--- Required work ---
Return each line of the material below exactly. Begin at the first and end on the line with "strong relationships in".

--- Data ---
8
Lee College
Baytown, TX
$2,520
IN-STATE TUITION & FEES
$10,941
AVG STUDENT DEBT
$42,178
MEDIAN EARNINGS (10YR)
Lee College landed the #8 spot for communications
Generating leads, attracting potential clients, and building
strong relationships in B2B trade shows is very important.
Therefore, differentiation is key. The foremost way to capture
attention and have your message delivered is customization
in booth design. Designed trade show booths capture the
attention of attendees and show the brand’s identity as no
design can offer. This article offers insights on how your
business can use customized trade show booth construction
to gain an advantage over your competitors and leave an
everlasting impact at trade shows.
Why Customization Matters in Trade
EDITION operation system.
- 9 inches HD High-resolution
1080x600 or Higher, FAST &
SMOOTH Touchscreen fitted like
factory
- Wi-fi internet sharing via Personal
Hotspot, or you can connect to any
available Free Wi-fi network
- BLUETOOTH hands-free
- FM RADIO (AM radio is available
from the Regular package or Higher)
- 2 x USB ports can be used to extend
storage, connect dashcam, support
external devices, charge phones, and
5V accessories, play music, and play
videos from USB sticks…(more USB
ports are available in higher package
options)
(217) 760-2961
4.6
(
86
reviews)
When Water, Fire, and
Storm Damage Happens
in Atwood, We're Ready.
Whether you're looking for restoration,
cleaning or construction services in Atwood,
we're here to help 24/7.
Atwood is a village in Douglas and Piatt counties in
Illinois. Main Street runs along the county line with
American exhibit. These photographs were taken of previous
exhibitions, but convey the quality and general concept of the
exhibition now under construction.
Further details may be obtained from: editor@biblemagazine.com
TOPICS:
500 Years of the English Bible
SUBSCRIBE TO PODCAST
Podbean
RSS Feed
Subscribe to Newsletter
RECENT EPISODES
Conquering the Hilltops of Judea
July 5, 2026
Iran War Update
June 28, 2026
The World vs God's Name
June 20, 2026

--- Your response ---
8
Lee College
Baytown, TX
$2,520
IN-STATE TUITION & FEES
$10,941
AVG STUDENT DEBT
$42,178
MEDIAN EARNINGS (10YR)
Lee College landed the #8 spot for communications
Generating leads, attracting potential clients, and building
strong relationships in B2B trade shows is very important.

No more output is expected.